* _Source document_

There just isn't any good solution here. In C it's fine for a
variable to be either a pointer or an integer. In Go it must be one
or the other.

One approach you can sometimes take is to write a little C helper
function, perhaps in the cgo comment itself, that uses the correct
type from Go's point of view and calls the real C function using a
cast to the type that C expects.

Ian



> On Monday, February 19, 2018 at 12:03:00 PM UTC-8, Jan Mercl wrote:
>>
>> On Mon, Feb 19, 2018 at 8:35 PM Eric Woroshow <eric.w...@gmail.com> wrote:
>>
>> > Using uintptr might work, but my concern is that passing a Go pointer
>> > into C by way of a uintptr value might confuse the GC (specifically, that
>> > the memory would fail to be pinned if/when Go implements a moving GC).

* _Supplied records_

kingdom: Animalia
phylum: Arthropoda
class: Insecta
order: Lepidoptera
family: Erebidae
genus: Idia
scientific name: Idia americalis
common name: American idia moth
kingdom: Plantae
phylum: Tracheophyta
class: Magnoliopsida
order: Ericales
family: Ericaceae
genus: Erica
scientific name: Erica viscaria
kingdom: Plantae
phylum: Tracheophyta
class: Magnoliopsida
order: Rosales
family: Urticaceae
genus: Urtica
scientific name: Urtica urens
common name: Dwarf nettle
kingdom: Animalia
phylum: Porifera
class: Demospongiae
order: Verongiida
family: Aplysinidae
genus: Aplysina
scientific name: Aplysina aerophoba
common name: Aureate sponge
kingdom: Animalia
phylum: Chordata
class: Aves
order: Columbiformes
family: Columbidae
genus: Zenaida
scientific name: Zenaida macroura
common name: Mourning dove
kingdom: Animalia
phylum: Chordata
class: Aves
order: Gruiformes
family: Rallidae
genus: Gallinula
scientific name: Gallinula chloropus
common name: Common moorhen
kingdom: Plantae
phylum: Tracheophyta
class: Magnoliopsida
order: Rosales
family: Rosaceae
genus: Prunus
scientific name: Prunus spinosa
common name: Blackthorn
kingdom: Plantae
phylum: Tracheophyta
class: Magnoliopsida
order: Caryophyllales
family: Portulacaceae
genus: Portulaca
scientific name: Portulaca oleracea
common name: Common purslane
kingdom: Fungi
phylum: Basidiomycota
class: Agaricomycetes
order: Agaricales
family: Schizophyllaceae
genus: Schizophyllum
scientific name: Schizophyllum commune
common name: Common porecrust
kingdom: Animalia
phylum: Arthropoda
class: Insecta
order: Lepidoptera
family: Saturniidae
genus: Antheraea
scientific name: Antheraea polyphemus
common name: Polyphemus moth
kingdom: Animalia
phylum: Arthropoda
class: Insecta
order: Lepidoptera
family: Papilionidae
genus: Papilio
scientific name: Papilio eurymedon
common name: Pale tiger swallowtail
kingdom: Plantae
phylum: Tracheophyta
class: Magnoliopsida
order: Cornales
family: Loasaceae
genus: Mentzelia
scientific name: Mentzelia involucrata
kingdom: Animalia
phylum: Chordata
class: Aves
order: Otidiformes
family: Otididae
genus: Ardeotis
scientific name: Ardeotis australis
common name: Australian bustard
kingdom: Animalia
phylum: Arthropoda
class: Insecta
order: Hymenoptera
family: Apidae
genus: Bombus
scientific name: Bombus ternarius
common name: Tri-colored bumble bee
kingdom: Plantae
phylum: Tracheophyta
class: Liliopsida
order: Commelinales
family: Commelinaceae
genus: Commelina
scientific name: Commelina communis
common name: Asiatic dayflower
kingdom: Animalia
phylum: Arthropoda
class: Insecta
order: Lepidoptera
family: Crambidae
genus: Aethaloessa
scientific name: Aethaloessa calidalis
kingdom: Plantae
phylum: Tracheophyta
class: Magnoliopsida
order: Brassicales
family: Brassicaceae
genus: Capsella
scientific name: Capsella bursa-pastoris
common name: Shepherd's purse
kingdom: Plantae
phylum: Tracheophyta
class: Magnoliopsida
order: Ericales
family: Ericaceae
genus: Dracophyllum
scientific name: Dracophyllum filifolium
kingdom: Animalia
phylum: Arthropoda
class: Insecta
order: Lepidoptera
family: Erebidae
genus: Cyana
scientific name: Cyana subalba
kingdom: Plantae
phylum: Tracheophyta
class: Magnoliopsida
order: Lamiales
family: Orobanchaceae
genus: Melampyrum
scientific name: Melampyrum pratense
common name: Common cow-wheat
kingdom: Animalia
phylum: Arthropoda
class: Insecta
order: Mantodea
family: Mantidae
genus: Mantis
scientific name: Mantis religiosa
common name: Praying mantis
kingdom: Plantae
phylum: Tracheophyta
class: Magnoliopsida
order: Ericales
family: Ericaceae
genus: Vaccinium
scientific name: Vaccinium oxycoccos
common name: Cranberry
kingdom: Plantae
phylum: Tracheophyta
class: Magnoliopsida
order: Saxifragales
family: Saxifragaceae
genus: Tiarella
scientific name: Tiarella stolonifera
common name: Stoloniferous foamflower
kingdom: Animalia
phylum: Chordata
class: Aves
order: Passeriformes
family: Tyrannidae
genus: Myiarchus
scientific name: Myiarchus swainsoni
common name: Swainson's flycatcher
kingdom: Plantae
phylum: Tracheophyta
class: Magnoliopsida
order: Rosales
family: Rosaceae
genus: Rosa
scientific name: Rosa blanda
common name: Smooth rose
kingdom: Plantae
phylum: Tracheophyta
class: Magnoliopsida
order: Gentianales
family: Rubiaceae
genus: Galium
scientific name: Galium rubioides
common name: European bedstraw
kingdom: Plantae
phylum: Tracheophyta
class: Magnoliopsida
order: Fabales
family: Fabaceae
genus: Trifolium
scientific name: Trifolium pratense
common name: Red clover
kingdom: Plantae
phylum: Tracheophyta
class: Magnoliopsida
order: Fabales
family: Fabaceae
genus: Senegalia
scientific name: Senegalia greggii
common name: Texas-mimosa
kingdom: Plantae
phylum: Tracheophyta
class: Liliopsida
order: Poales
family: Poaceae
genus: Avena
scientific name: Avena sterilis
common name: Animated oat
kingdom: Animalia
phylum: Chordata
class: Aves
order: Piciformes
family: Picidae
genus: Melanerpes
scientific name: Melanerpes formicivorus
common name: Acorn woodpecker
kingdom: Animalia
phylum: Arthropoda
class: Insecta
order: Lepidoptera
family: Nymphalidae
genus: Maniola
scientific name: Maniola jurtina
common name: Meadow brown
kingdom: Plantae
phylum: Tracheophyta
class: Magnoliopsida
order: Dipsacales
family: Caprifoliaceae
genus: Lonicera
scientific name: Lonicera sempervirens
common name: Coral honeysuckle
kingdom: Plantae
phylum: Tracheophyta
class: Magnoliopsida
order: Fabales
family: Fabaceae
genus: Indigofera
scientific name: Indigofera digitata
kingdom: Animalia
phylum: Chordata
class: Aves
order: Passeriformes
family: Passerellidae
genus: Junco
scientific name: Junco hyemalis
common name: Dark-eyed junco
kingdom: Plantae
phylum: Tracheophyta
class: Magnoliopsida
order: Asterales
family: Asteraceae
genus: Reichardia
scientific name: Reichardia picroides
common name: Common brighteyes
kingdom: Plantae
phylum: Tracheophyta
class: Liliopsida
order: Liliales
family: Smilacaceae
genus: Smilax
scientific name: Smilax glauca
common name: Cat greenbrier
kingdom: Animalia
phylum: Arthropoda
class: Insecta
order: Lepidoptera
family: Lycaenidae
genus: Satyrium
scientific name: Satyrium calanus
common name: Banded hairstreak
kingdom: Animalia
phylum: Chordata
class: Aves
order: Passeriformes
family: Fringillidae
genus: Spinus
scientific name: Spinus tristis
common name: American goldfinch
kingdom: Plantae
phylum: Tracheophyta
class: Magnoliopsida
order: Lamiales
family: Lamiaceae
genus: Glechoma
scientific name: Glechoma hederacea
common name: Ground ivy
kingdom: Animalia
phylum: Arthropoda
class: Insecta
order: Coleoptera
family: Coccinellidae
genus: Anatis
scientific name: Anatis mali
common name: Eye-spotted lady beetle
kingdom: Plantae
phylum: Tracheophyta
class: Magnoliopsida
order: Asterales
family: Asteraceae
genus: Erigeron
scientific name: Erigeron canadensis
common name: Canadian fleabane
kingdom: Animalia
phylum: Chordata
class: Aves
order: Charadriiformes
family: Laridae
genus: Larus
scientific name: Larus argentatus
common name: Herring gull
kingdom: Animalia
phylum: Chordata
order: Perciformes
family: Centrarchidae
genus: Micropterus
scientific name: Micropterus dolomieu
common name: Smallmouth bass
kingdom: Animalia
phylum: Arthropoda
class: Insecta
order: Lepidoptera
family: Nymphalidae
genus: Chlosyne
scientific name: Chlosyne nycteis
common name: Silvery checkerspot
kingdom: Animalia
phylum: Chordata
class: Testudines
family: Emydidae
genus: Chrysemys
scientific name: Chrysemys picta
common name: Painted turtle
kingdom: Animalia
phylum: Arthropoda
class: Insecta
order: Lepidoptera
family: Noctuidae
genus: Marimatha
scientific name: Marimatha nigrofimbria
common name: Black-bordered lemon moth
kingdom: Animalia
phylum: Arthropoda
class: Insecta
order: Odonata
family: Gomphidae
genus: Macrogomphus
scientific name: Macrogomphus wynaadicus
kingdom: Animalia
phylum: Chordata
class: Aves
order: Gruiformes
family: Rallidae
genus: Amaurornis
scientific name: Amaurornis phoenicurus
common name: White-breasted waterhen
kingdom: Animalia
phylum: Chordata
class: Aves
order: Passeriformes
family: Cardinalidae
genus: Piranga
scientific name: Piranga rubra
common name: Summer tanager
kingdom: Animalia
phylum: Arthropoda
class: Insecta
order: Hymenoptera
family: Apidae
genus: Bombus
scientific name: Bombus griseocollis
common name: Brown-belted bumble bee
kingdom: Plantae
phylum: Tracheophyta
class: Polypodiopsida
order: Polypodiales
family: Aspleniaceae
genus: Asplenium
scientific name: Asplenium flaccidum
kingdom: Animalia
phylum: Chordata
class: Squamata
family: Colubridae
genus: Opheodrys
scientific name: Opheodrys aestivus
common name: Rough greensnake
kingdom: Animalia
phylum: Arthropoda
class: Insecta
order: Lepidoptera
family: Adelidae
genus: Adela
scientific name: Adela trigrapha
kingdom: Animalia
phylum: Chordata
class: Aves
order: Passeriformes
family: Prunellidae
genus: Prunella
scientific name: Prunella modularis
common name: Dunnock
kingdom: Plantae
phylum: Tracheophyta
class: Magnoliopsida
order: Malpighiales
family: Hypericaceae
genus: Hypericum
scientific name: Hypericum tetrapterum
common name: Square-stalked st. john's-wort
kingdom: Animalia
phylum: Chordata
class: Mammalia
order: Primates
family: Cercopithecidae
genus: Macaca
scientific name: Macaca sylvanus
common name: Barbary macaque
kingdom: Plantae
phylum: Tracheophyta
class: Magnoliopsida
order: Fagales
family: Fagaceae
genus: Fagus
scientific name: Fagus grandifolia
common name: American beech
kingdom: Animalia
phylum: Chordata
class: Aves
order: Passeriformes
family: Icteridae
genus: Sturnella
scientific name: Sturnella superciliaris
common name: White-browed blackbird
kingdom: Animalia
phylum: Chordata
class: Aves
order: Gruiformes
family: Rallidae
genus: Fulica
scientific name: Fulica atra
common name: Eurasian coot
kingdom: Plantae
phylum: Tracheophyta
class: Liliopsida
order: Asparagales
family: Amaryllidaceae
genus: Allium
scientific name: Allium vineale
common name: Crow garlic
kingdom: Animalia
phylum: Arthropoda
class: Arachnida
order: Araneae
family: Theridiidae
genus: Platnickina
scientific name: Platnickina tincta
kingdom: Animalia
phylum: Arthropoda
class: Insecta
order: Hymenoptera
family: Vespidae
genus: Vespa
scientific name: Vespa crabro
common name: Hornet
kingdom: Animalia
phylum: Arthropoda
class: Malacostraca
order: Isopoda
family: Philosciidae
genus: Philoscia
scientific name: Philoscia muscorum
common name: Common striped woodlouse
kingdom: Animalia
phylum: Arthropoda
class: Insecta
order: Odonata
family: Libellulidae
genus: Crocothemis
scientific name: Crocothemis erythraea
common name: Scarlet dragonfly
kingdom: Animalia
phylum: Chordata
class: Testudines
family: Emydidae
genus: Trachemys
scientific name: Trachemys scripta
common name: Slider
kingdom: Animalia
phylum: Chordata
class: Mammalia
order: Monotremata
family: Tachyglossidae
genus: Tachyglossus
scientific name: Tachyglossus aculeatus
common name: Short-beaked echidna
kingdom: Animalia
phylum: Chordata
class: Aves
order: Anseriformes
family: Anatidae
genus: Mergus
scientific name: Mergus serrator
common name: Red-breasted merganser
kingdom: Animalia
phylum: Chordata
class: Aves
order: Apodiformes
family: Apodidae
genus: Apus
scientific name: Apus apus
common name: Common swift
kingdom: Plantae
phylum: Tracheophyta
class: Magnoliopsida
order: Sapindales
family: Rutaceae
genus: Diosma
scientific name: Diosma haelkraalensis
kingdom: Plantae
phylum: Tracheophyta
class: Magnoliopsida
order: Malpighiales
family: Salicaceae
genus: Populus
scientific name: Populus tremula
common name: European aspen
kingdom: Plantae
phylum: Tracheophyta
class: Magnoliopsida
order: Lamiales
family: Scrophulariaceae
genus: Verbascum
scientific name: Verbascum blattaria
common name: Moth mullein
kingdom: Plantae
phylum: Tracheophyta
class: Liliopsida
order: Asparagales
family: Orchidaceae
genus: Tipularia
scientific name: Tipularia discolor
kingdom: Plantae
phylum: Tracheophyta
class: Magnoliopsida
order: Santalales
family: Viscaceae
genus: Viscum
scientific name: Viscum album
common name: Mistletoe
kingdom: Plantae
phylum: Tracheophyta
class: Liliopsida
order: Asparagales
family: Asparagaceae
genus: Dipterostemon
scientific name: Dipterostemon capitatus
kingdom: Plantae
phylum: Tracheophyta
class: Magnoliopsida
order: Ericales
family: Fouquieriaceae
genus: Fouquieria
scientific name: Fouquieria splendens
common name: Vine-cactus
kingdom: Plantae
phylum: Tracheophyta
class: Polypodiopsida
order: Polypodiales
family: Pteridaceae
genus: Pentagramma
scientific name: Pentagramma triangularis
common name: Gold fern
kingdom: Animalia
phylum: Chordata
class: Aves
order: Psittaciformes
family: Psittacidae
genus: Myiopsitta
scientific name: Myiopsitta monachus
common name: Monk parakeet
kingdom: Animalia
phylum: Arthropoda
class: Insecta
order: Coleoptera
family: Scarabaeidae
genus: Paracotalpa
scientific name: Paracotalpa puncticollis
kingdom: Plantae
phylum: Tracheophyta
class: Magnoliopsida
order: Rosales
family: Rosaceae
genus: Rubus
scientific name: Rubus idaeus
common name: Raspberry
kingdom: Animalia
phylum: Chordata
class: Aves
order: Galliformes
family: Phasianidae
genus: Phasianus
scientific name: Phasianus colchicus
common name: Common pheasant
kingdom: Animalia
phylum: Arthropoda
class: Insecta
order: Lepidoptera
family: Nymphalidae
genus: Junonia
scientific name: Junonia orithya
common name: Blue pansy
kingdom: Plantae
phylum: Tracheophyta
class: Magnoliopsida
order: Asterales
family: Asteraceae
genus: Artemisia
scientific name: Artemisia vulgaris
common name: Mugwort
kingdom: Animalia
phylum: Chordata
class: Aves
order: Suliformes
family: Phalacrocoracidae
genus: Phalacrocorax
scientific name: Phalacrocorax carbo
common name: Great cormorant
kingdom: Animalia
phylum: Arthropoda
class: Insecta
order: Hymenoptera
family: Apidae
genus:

* _Task requirements_
a) Please list every person named in the cgo discussion.
b) In the cgo discussion, change "helper" to "wrapper" and give the passage starting with "There just isn't" and going on through "that C expects.".

* _Final results_
a) Ian, Jan Mercl, Eric Woroshow

b)
There just isn't any good solution here. In C it's fine for a
variable to be either a pointer or an integer. In Go it must be one
or the other.

One approach you can sometimes take is to write a little C wrapper
function, perhaps in the cgo comment itself, that uses the correct
type from Go's point of view and calls the real C function using a
cast to the type that C expects.